Miércoles 03 de Marzo de 2010
Cuando todo tiembla
Todo lo planificado para el sábado 27 de febrero se fue al suelo. Como se había deshecho igualmente todo lo previsto para el lunes 4 de marzo de 1985.
Un terremoto detiene el tiempo, lo corta, descuajeringa las secuencias y nos hace partir de nuevo. Es a.T. y d.T. El reloj del hospital de Cauquenes y tantos otros repartidos por el país quedó fijo en las 3:34, ofreciendo una señal inequívoca: ése fue el momento desde el cual millones de habitantes de esta patria fuimos iguales en la incertidumbre y en el pánico.
Durmiendo o en medio de una fiesta, ya incorporados al año laboral o terminando las vacaciones, ese instante fue para todos un inesperado punto de partida, nunca previsto, en absoluto planeado, pero ahora fundacional, causante.
Habitualmente evaluamos las consecuencias de nuestros propios actos. He acertado o he fallado: ése es nuestro diagnóstico al analizarlas. Ahora no, ahora es el caos el que prima, y eso descoloca especialmente a los modernos, a quienes les gusta tenerlo todo bajo control. Porque cada cierto tiempo, el caos entra sin permiso, y captura zonas completas de la realidad: desordena, hiere, destruye y mata.
Después, con el fluir de los días, se va abriendo paso la pregunta fundamental, primero en la conciencia y después en el diálogo. Es la interrogante que pretende expulsar el caos hasta la próxima: ¿Qué causó todo esto? ¿A qué se debió? Y junto con esa duda, su complemento: ¿Y para qué todo lo que ha pasado? ¿Tiene algún sentido?
Las respuestas surgen, porque los humanos somos animales que contestan preguntas, y de las más complicadas.

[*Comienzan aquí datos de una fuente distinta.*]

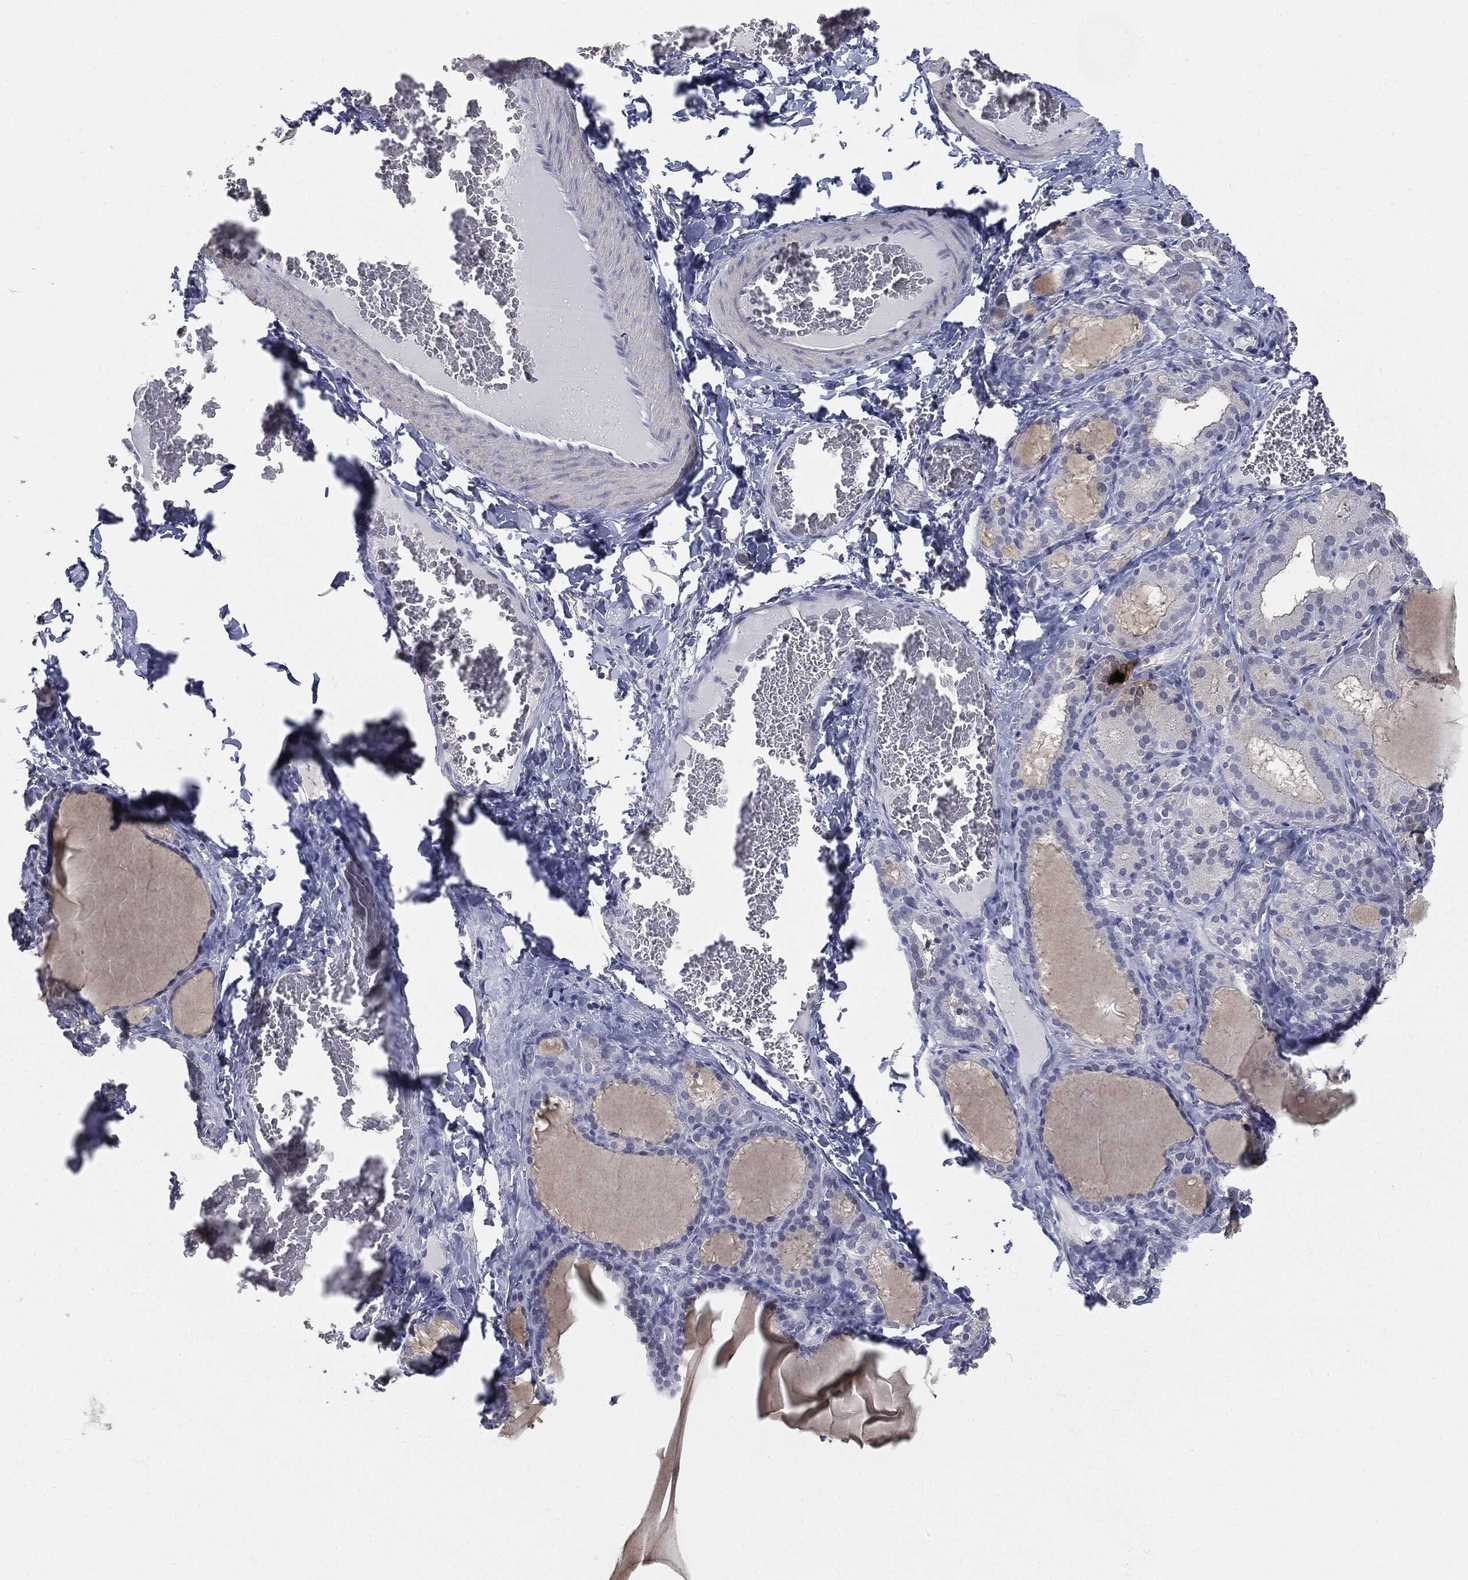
{"staining": {"intensity": "negative", "quantity": "none", "location": "none"}, "tissue": "thyroid gland", "cell_type": "Glandular cells", "image_type": "normal", "snomed": [{"axis": "morphology", "description": "Normal tissue, NOS"}, {"axis": "morphology", "description": "Hyperplasia, NOS"}, {"axis": "topography", "description": "Thyroid gland"}], "caption": "The immunohistochemistry histopathology image has no significant staining in glandular cells of thyroid gland.", "gene": "SLC2A2", "patient": {"sex": "female", "age": 27}}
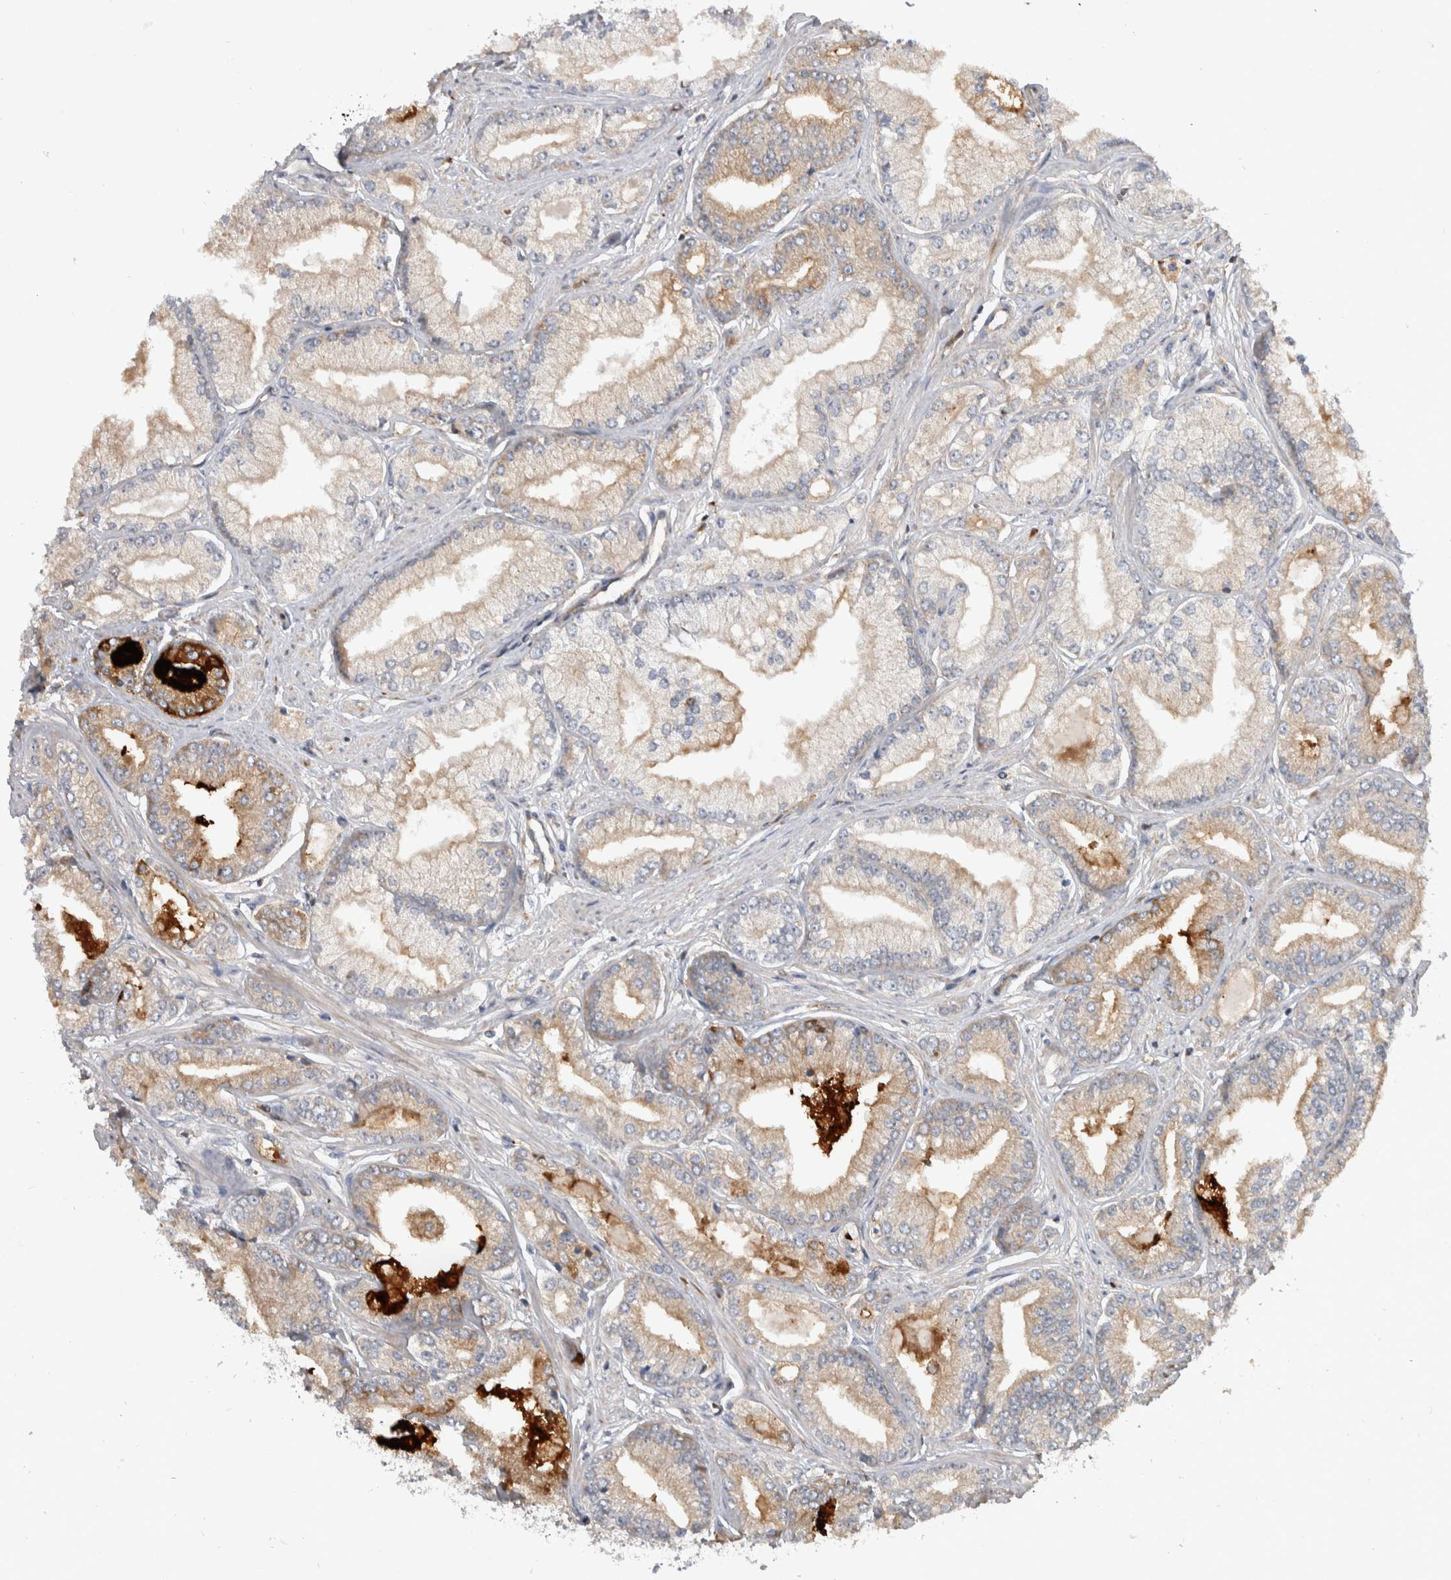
{"staining": {"intensity": "weak", "quantity": "25%-75%", "location": "cytoplasmic/membranous"}, "tissue": "prostate cancer", "cell_type": "Tumor cells", "image_type": "cancer", "snomed": [{"axis": "morphology", "description": "Adenocarcinoma, Low grade"}, {"axis": "topography", "description": "Prostate"}], "caption": "Prostate cancer was stained to show a protein in brown. There is low levels of weak cytoplasmic/membranous positivity in approximately 25%-75% of tumor cells.", "gene": "SDCBP", "patient": {"sex": "male", "age": 52}}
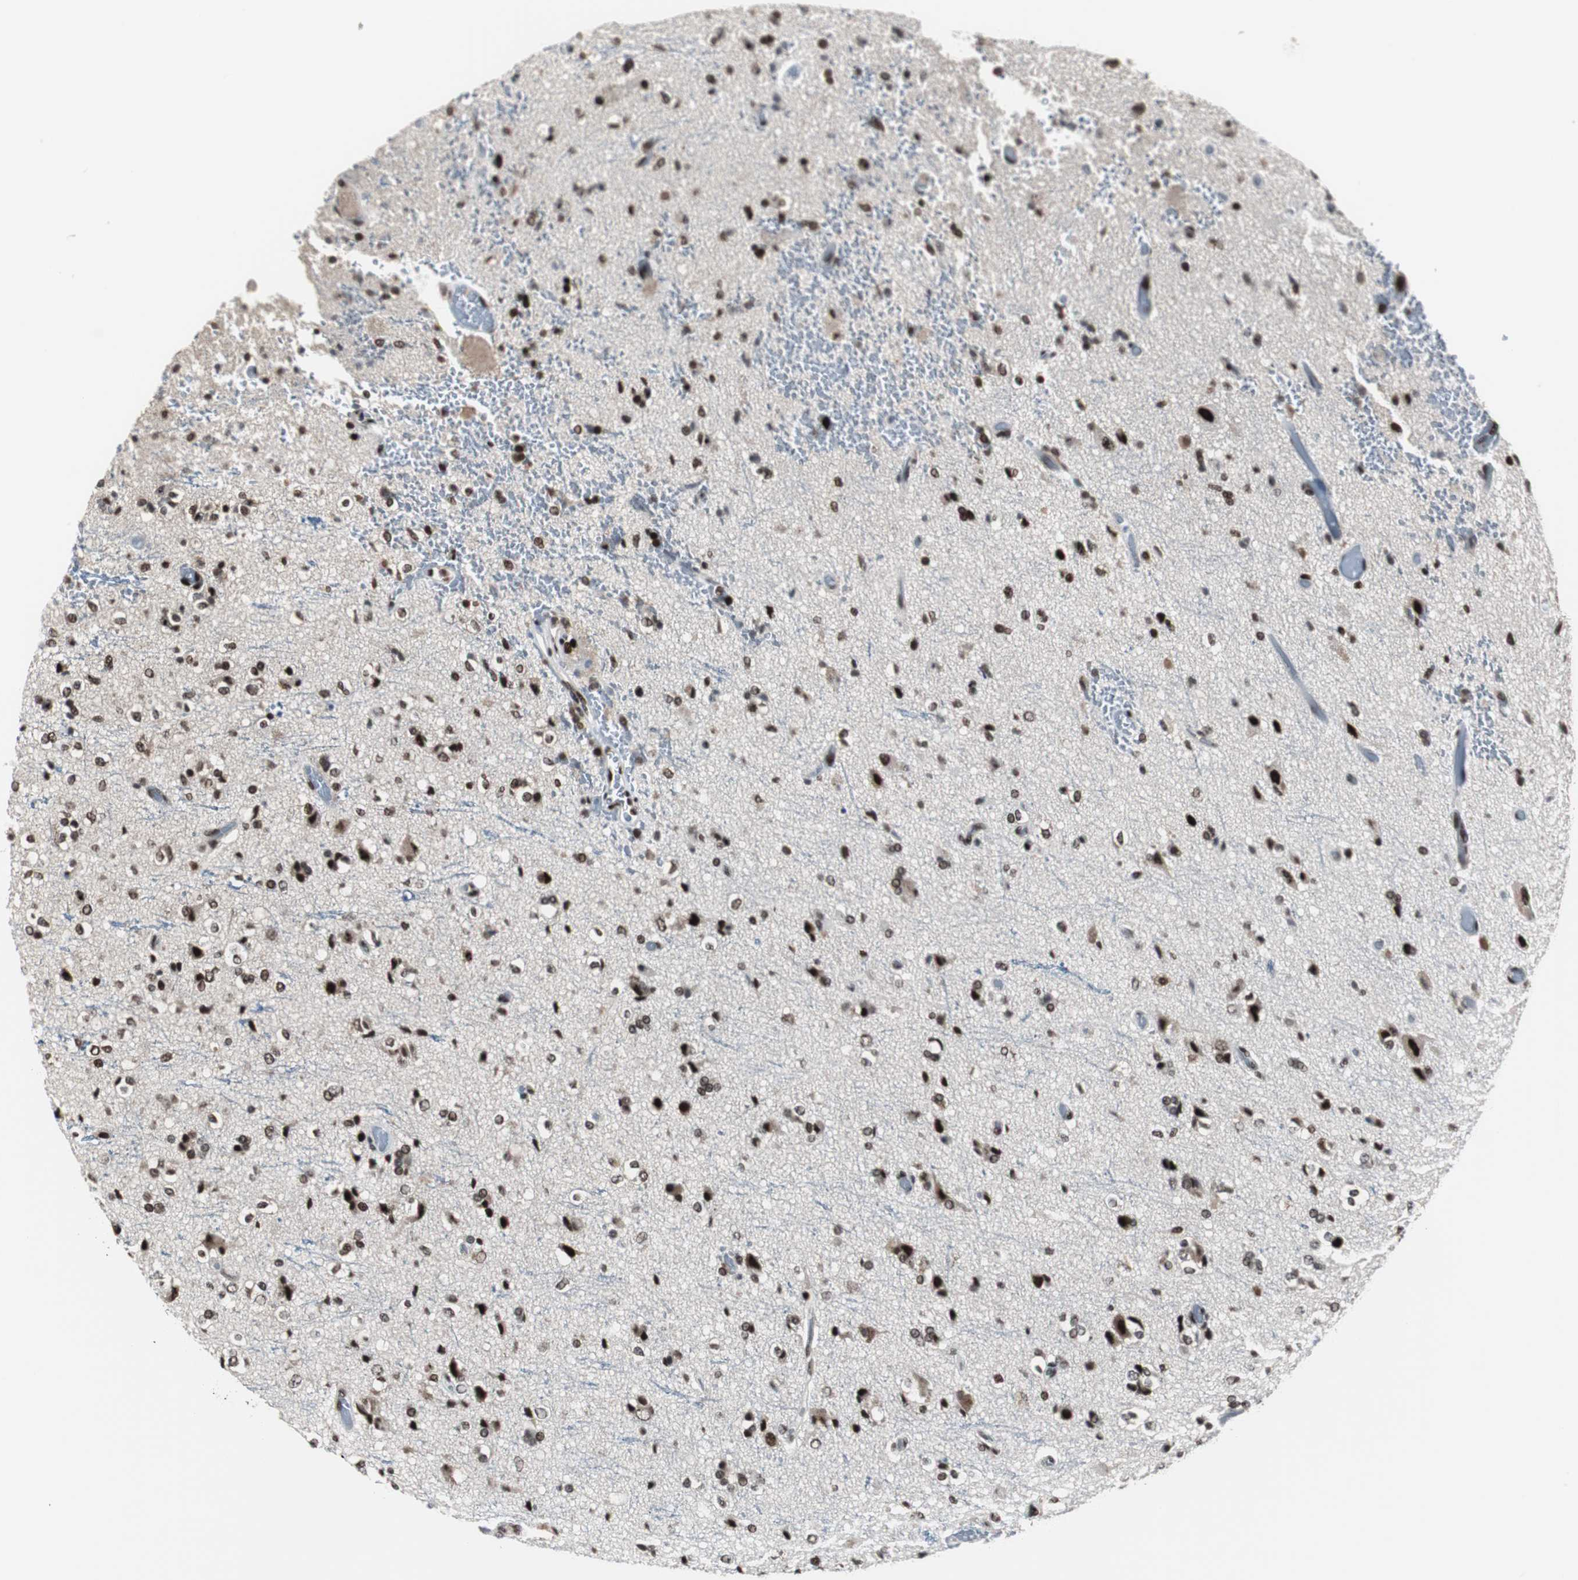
{"staining": {"intensity": "strong", "quantity": ">75%", "location": "nuclear"}, "tissue": "glioma", "cell_type": "Tumor cells", "image_type": "cancer", "snomed": [{"axis": "morphology", "description": "Glioma, malignant, High grade"}, {"axis": "topography", "description": "Brain"}], "caption": "Approximately >75% of tumor cells in malignant glioma (high-grade) exhibit strong nuclear protein positivity as visualized by brown immunohistochemical staining.", "gene": "CDK9", "patient": {"sex": "male", "age": 47}}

Los cientifistas dibujan esquemas, colorean diagramas, tabulan cifras, mueven ondas en animaciones 2.0. Así fue el terremoto, por esto fue un maremoto, nos dicen. Explican los porqués hasta donde pueden, es decir, algo más adentro de nuestros sentidos que oyeron, vieron, olieron, palparon y gustaron (por el hambre y la sed) de las realidades mismas del desastre. Está bien, es lo suyo y, con humildad, muchos científicos reconocen en estas ocasiones los límites de esa ciencia que otras veces se infla, pretendiendo ser el plano último de las explicaciones.
Los racionalistas, por su parte, ya hablan de prevenciones insustanciales, de cálculos mal realizados, de procedimientos insuficientes, de políticas públicas fallidas, de intervenciones estatales negligentes, de informaciones mal proporcionadas. Puede ser, cada una de esas cosas puede ser (y varias de ellas han sido), pero con todo eso solucionado, el 8,8 habría estado igual ahí, y seguiríamos preguntándonos quién lo había invitado y por qué.
Los que sí están perplejos, sin respuesta, son los ecologistas profundos. Siempre culpando a los humanos de todos los males del planeta, se encogen de hombros ante las fuerzas ilegales de una naturaleza a la que adoran y dan culto mientras se muestra plácida, pero a la que miran como pariente empobrecido cuando se desboca desde sí misma. No, ellos no están en condiciones de contestarnos por qué Gaia enloqueció.
¿Y los creyentes? Los que rezan explican con la paz de sus miradas, con el afecto de su caridad, con la mano de su solidaridad. O sea, traslucen y ponen en acto la paternidad de un Dios en el que se radican todos los misterios.
Finalmente, siempre existe la respuesta que no contesta, porque afirma que nada de lo sucedido tiene explicación alguna, porque la vida es en sí misma el caos. Bien, si se atreven, díganselo a los rescatistas, y a los que lloran a sus muertos, y a los soldados que protegen poblaciones asoladas y a los periodistas que se arrastran agotados y a esos millones que buscan respuestas y sentido. Atrévanse a decírselo, pero no se quejen de la reacción, ¿ya?